Letter of proof of ownership – Another procedural obstacle, rule 14a-8 (b), requires the shareholder making a proposal to prove that he has held the required amount of securities of the company for at least one year prior to the date on which the proposal is made. submitted to society. Staff said companies can’t use overly technical readings of proof of ownership letters as a basis for ruling out shareholder proposals. To this end, SLB 14L provides an example of language that shareholders or their brokers can use in proof of ownership letters, but clarifies that the use of the exact language is not required, as long as the proof of ownership letter. ownership is clear and “sufficiently attests to the minimum required ownership requirements.”

Email communications – Finally, SLB 14L provides guidelines for the use of electronic mail with respect to proof of timely delivery of communications relating to shareholder proposals. To facilitate delivery confirmation, staff recommend that senders request an email response from the recipient acknowledging receipt of the email and encourage companies and shareholders to acknowledge emails when they do so. demand.

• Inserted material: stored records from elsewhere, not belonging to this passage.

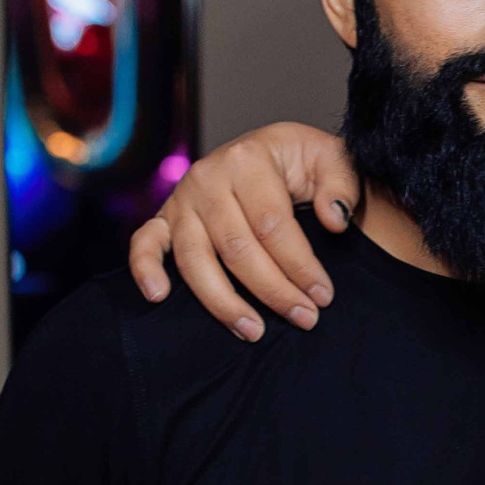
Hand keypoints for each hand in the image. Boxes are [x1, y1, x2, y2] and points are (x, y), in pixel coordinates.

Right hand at [127, 123, 360, 340]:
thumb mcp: (331, 159)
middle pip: (237, 248)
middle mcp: (207, 178)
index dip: (300, 266)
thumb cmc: (300, 163)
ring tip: (253, 332)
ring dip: (223, 301)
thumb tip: (332, 219)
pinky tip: (159, 297)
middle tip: (304, 318)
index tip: (323, 296)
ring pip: (196, 259)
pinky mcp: (164, 219)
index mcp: (248, 159)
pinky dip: (145, 269)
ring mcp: (181, 199)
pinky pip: (145, 244)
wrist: (270, 153)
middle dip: (273, 290)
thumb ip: (340, 185)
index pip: (273, 225)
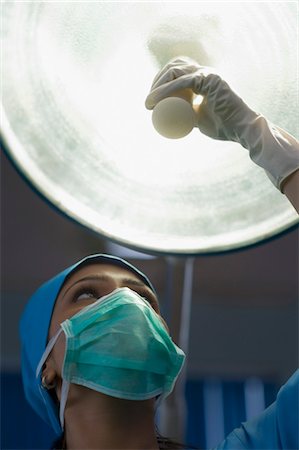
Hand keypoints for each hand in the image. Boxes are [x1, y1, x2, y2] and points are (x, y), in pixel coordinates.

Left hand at [145, 57, 298, 192]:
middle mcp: (205, 71)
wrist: (240, 129)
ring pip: (174, 71)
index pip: (177, 72)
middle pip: (173, 66)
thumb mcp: (198, 119)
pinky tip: (154, 101)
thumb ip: (187, 114)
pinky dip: (164, 90)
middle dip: (156, 81)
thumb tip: (171, 119)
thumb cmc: (223, 127)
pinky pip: (181, 82)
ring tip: (149, 102)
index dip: (160, 83)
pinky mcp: (209, 79)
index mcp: (203, 78)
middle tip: (149, 101)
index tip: (152, 102)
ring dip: (157, 84)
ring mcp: (208, 73)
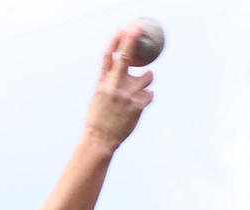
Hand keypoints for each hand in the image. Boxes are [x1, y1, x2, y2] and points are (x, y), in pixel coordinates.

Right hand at [84, 26, 154, 152]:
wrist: (100, 139)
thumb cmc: (99, 118)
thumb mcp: (98, 97)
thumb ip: (110, 81)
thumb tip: (125, 66)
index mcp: (102, 84)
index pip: (108, 58)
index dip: (115, 41)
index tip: (122, 30)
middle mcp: (114, 87)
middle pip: (125, 58)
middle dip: (132, 41)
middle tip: (137, 30)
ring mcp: (126, 96)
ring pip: (148, 77)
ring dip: (147, 81)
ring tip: (138, 91)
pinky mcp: (137, 106)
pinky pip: (150, 94)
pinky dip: (146, 98)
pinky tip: (137, 107)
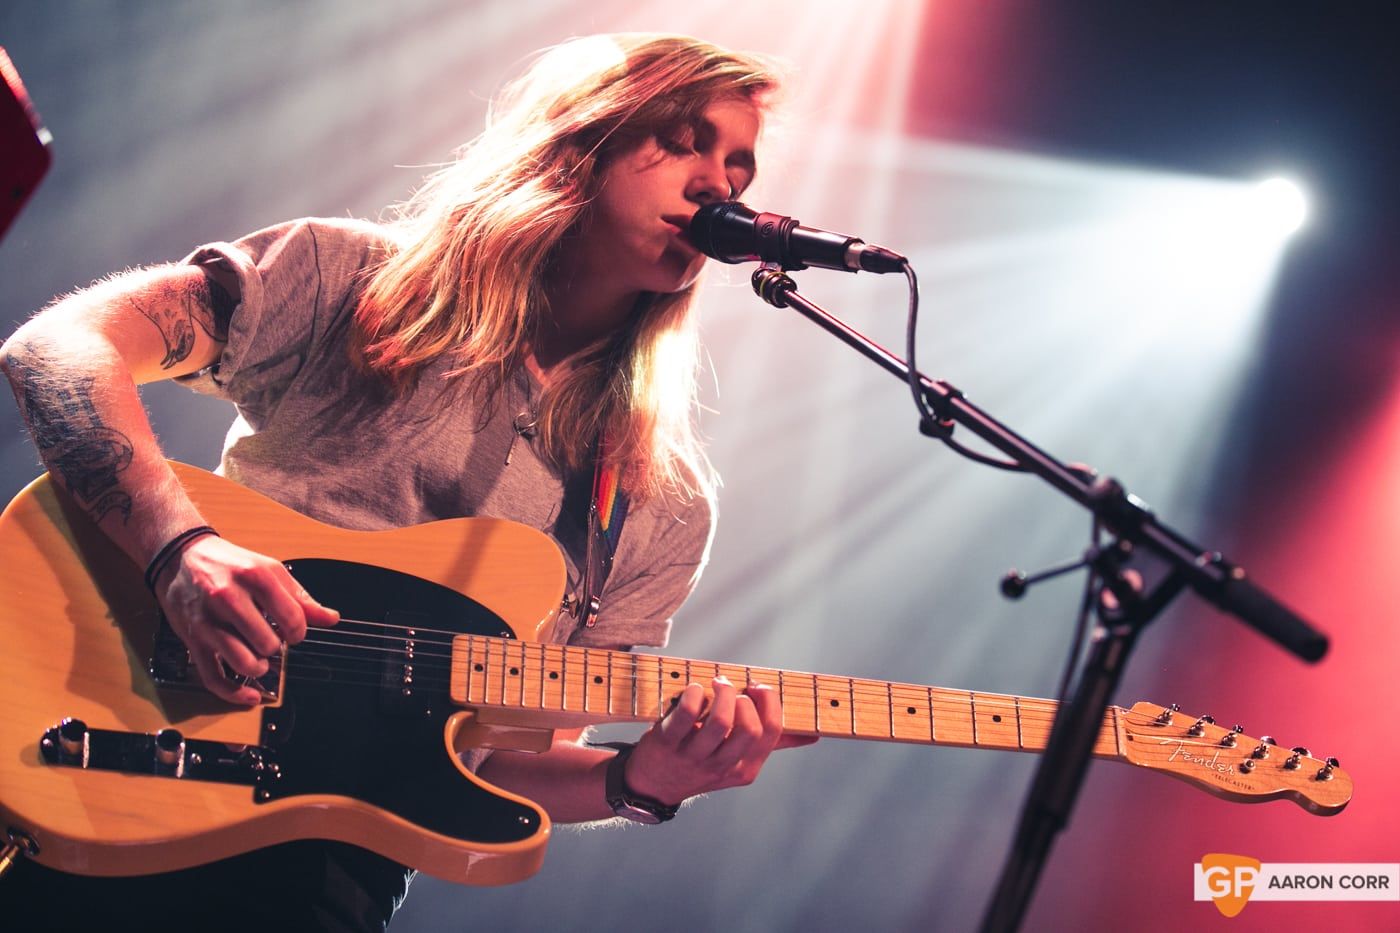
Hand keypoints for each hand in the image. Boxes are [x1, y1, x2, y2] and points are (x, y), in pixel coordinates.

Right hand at [154, 534, 338, 704]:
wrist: (181, 558)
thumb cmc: (229, 565)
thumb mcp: (270, 571)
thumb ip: (301, 598)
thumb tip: (330, 618)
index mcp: (255, 577)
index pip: (292, 619)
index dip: (299, 631)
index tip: (294, 631)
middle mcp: (228, 598)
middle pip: (268, 643)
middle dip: (276, 646)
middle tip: (272, 639)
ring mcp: (207, 621)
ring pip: (243, 662)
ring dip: (259, 667)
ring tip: (260, 657)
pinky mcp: (193, 640)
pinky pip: (213, 677)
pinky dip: (234, 693)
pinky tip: (250, 696)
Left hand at [624, 675, 816, 805]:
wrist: (652, 785)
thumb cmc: (702, 762)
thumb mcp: (737, 761)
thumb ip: (771, 744)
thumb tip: (813, 736)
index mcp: (745, 768)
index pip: (771, 733)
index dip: (769, 703)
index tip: (757, 688)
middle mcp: (721, 766)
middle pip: (751, 729)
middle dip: (747, 700)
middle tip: (736, 688)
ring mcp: (693, 757)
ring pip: (720, 723)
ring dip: (723, 694)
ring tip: (718, 683)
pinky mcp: (667, 743)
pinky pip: (686, 714)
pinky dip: (694, 694)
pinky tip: (695, 689)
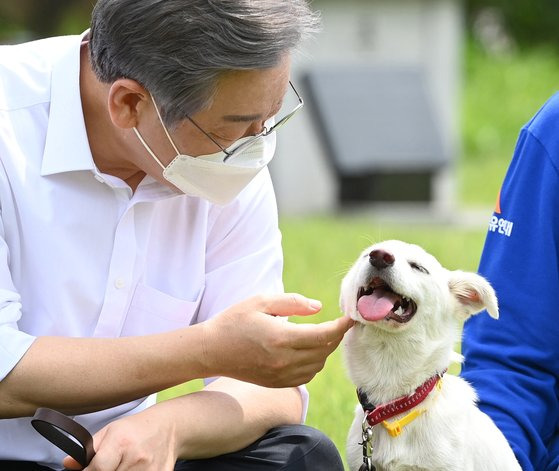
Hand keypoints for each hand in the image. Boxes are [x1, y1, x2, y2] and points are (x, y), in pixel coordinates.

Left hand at [63, 407, 176, 470]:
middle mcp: (136, 458)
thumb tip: (68, 465)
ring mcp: (149, 470)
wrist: (169, 427)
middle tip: (109, 466)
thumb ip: (90, 450)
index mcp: (121, 443)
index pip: (96, 470)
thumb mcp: (111, 431)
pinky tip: (135, 468)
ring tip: (124, 466)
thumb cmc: (137, 428)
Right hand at [201, 293, 353, 387]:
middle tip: (339, 323)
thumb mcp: (261, 301)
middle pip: (324, 350)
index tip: (350, 318)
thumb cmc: (235, 321)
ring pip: (318, 365)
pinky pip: (307, 376)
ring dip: (326, 350)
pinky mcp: (277, 383)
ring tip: (324, 335)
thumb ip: (292, 302)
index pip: (324, 335)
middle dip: (336, 336)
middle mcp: (284, 360)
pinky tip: (310, 351)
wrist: (211, 351)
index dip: (341, 326)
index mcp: (281, 337)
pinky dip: (315, 363)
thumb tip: (318, 307)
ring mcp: (281, 375)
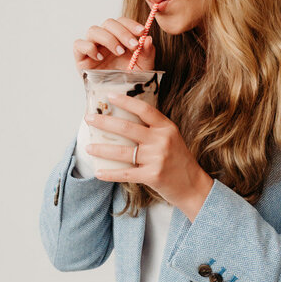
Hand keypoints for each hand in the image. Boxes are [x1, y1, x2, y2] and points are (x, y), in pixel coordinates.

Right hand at [73, 17, 155, 72]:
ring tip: (119, 52)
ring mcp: (92, 47)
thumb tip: (148, 38)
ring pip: (93, 30)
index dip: (131, 24)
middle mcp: (105, 40)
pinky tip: (100, 57)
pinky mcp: (81, 58)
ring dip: (108, 39)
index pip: (122, 22)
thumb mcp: (144, 67)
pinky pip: (78, 44)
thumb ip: (147, 53)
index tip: (142, 31)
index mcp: (119, 38)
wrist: (119, 98)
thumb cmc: (130, 80)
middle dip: (122, 32)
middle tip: (133, 45)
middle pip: (108, 23)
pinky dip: (88, 47)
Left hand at [85, 92, 212, 221]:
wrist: (192, 185)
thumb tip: (123, 119)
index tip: (109, 96)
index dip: (126, 101)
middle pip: (127, 128)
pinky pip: (125, 174)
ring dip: (101, 148)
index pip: (144, 109)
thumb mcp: (171, 138)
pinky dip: (110, 173)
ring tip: (88, 147)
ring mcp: (157, 158)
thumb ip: (152, 129)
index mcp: (166, 127)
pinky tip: (98, 172)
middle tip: (89, 118)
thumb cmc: (178, 160)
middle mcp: (162, 140)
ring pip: (122, 151)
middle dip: (104, 122)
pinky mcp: (152, 176)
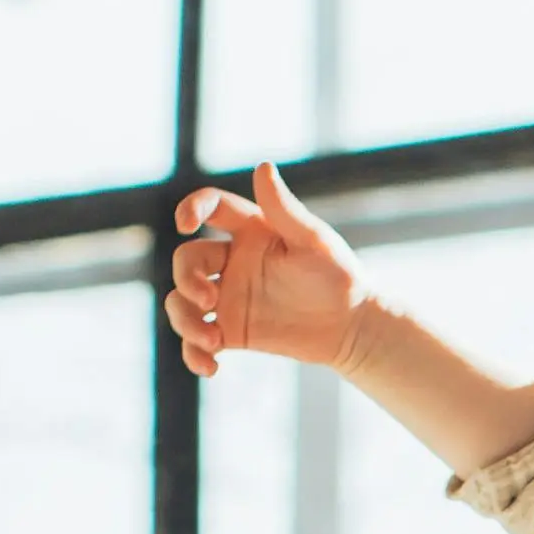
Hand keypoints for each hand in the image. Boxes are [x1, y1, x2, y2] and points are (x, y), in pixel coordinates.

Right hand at [164, 163, 359, 379]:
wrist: (351, 327)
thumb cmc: (339, 276)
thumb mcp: (314, 242)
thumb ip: (285, 210)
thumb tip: (263, 167)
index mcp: (252, 230)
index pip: (212, 208)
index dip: (191, 208)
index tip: (185, 224)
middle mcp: (233, 261)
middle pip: (187, 260)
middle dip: (186, 279)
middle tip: (210, 300)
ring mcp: (229, 297)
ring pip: (182, 302)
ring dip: (185, 320)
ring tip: (210, 340)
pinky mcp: (232, 331)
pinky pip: (197, 340)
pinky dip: (194, 354)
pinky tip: (210, 367)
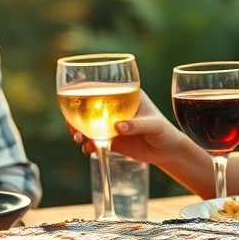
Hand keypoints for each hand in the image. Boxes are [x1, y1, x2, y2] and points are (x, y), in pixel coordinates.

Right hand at [71, 90, 187, 166]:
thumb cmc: (164, 132)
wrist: (167, 152)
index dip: (82, 87)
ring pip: (85, 124)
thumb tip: (118, 127)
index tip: (70, 89)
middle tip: (73, 126)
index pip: (100, 87)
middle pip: (86, 106)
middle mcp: (114, 108)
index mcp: (124, 95)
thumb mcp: (154, 125)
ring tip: (78, 139)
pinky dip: (87, 144)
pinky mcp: (110, 141)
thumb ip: (137, 125)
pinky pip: (93, 141)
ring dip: (77, 130)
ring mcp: (110, 125)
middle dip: (74, 114)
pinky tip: (89, 149)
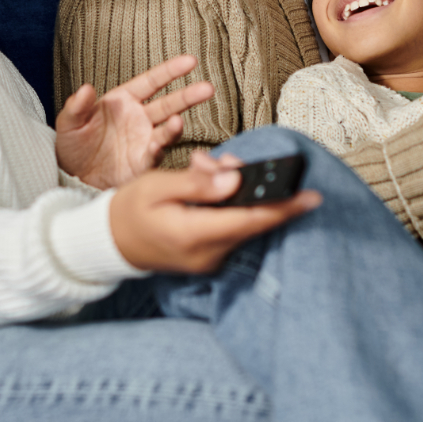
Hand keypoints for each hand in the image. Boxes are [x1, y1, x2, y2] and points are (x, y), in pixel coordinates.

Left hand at [55, 55, 209, 189]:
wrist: (71, 177)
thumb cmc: (72, 144)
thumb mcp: (69, 123)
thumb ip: (77, 106)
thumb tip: (85, 89)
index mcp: (124, 100)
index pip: (153, 81)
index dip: (171, 71)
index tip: (191, 61)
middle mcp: (140, 118)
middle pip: (170, 103)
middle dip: (188, 96)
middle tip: (208, 88)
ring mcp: (144, 140)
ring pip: (167, 129)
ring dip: (175, 125)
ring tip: (178, 121)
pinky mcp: (142, 163)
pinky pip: (155, 155)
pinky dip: (158, 150)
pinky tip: (156, 146)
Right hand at [109, 151, 321, 271]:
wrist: (109, 242)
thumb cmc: (130, 209)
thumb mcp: (157, 186)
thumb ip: (198, 183)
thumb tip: (234, 178)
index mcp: (194, 235)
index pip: (250, 221)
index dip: (284, 209)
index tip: (313, 197)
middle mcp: (208, 254)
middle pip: (252, 221)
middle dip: (253, 188)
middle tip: (231, 162)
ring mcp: (210, 260)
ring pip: (243, 224)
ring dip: (239, 196)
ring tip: (209, 169)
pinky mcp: (210, 258)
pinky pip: (232, 230)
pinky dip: (230, 207)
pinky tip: (213, 188)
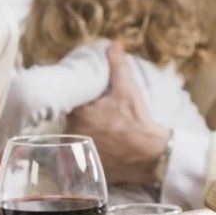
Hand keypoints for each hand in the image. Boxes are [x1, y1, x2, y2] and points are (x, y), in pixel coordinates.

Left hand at [65, 44, 169, 185]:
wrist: (150, 154)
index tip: (83, 107)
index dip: (73, 106)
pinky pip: (76, 164)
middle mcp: (73, 134)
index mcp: (78, 114)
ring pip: (70, 144)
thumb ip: (117, 65)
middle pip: (67, 126)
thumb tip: (113, 45)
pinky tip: (94, 155)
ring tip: (97, 139)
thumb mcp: (127, 89)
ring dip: (77, 141)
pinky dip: (81, 161)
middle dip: (77, 124)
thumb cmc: (136, 121)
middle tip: (95, 122)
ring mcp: (78, 154)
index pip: (65, 106)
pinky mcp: (85, 169)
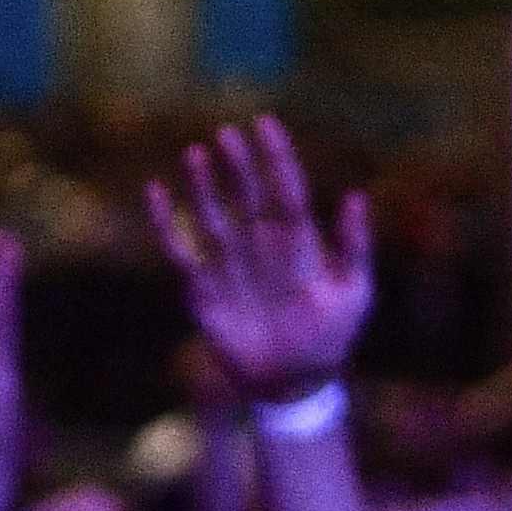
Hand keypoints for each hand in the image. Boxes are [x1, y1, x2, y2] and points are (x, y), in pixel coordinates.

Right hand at [142, 117, 373, 403]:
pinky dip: (165, 222)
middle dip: (238, 164)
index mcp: (297, 243)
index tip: (265, 125)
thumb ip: (354, 246)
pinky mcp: (201, 288)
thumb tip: (356, 196)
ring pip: (213, 214)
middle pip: (246, 195)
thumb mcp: (354, 293)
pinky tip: (155, 193)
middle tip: (228, 135)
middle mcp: (260, 246)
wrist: (292, 385)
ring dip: (203, 185)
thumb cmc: (329, 340)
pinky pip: (179, 249)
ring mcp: (230, 264)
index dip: (276, 157)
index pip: (284, 189)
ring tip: (196, 153)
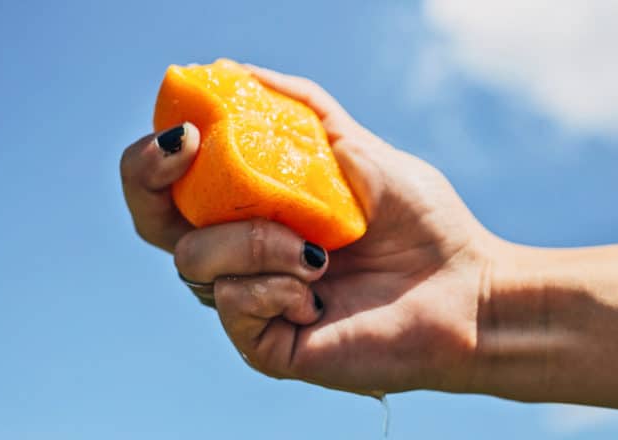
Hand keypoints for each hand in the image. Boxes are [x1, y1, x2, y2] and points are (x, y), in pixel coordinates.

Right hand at [120, 65, 510, 394]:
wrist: (466, 291)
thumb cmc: (422, 222)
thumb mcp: (359, 151)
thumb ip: (305, 112)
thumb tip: (239, 72)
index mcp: (258, 211)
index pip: (177, 186)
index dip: (155, 158)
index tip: (185, 131)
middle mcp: (244, 256)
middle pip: (156, 223)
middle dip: (152, 183)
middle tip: (187, 152)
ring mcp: (252, 301)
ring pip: (194, 261)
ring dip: (252, 241)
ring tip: (317, 251)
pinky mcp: (266, 344)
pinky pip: (232, 306)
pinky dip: (272, 287)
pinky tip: (318, 294)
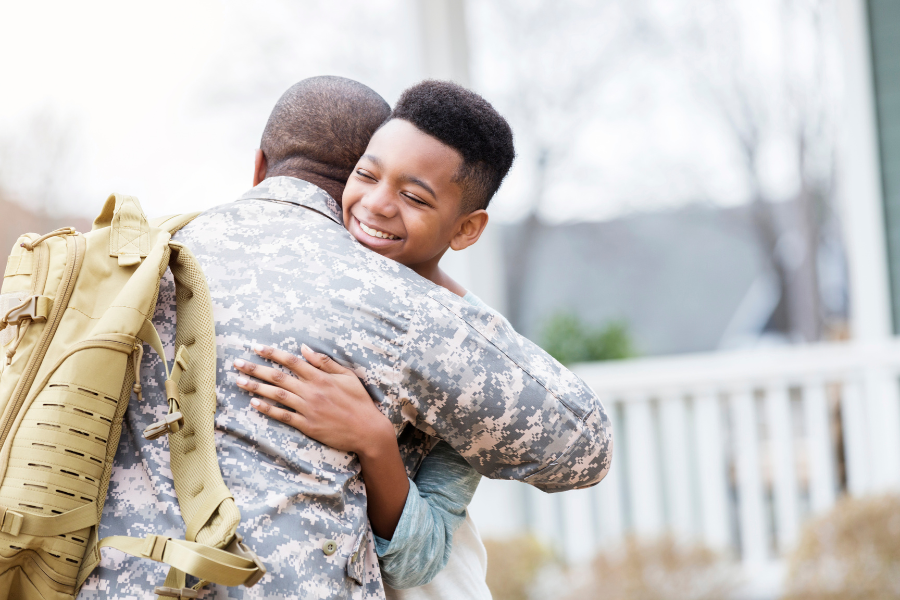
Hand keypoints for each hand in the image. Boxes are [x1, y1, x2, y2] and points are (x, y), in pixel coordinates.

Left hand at [233, 343, 393, 456]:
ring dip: (256, 387)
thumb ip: (325, 362)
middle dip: (256, 368)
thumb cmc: (359, 401)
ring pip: (276, 395)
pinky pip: (283, 415)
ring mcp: (308, 409)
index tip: (257, 348)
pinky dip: (267, 409)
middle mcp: (311, 391)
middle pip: (278, 377)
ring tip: (239, 381)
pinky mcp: (307, 425)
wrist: (367, 430)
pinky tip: (254, 403)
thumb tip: (304, 348)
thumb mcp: (347, 376)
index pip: (292, 361)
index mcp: (321, 377)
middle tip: (237, 363)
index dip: (273, 353)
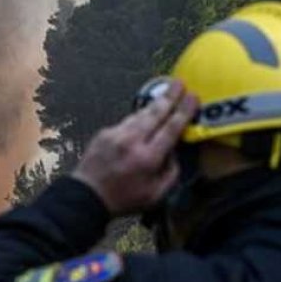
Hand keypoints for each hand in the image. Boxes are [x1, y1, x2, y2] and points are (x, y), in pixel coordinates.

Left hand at [72, 80, 198, 216]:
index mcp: (148, 158)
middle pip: (155, 113)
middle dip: (170, 96)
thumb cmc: (123, 199)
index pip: (171, 128)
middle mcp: (132, 142)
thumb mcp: (155, 196)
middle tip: (180, 82)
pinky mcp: (105, 133)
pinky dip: (138, 117)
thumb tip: (174, 152)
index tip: (193, 97)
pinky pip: (126, 121)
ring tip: (166, 93)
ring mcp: (116, 135)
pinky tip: (145, 114)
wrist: (87, 196)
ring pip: (140, 114)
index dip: (184, 111)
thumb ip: (170, 173)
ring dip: (154, 103)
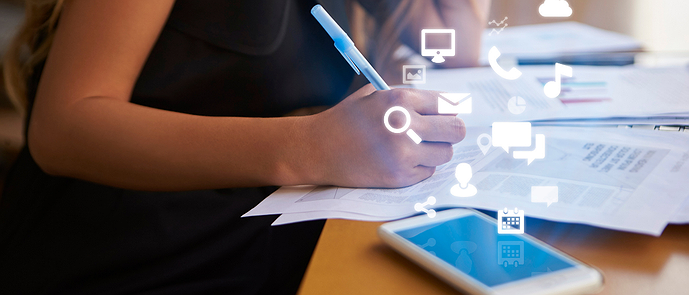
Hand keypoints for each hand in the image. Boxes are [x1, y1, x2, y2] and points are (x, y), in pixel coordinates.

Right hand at [305, 84, 465, 187]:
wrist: (317, 149)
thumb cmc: (346, 120)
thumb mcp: (375, 96)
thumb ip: (408, 99)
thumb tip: (446, 105)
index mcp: (400, 99)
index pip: (448, 104)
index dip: (449, 111)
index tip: (447, 116)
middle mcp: (405, 125)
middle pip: (456, 130)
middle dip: (451, 131)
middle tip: (442, 133)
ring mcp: (403, 153)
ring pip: (445, 153)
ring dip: (436, 151)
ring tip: (417, 148)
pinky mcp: (399, 176)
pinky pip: (428, 172)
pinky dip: (420, 167)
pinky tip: (402, 160)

The timing of notices and other communications is important to both businesses and shareholders. Rule 14a-8 (e) (1) requires shareholders to submit their proposals by means enabling them to prove timely delivery. Rule 14a-8 (f) (1) requires the company to notify the shareholder of any default within 14 calendar days of receipt of the proposal and, in turn, requires a shareholder to respond to a notice of default. deficiency within 14 days from the date of receipt of such notice of deficiency from the Company. With increased use of electronic mail as the primary means of communication, in order to avoid disputes regarding the timely delivery of proposals, notices of deficiency or responses to notices of deficiencies, with the party responsible for proving delivery in timely is encouraged to request confirmation of receipt of e-mail.

Conclusion

SLB 14L will ultimately make it more difficult for companies to exclude shareholder proposals under the two substantive exceptions discussed above, especially when they relate to climate or social issues. As shareholder proposals on climate issues become increasingly important, the combined impact of the policy changes proposed by SLB 14L and International Shareholder Services (ISS) discussed here can make it particularly intimidating for companies attempting to avoid the inclusion of such shareholder proposals in their proxy statements. Nonetheless, companies can take a proactive approach to avoid future climate-related shareholder proposals. For example, companies can:

  • Engage in dialogue with shareholders on climate-related topics before proxy season.
  • Take action to address or alleviate concerns expressed by shareholders.
  • Continue to monitor developments and anticipate possible proposals and the company’s response.

The content of this article is intended to provide a general guide on the subject. Specialist advice should be sought regarding your particular situation.


Source link

Leave A Reply

Your email address will not be published.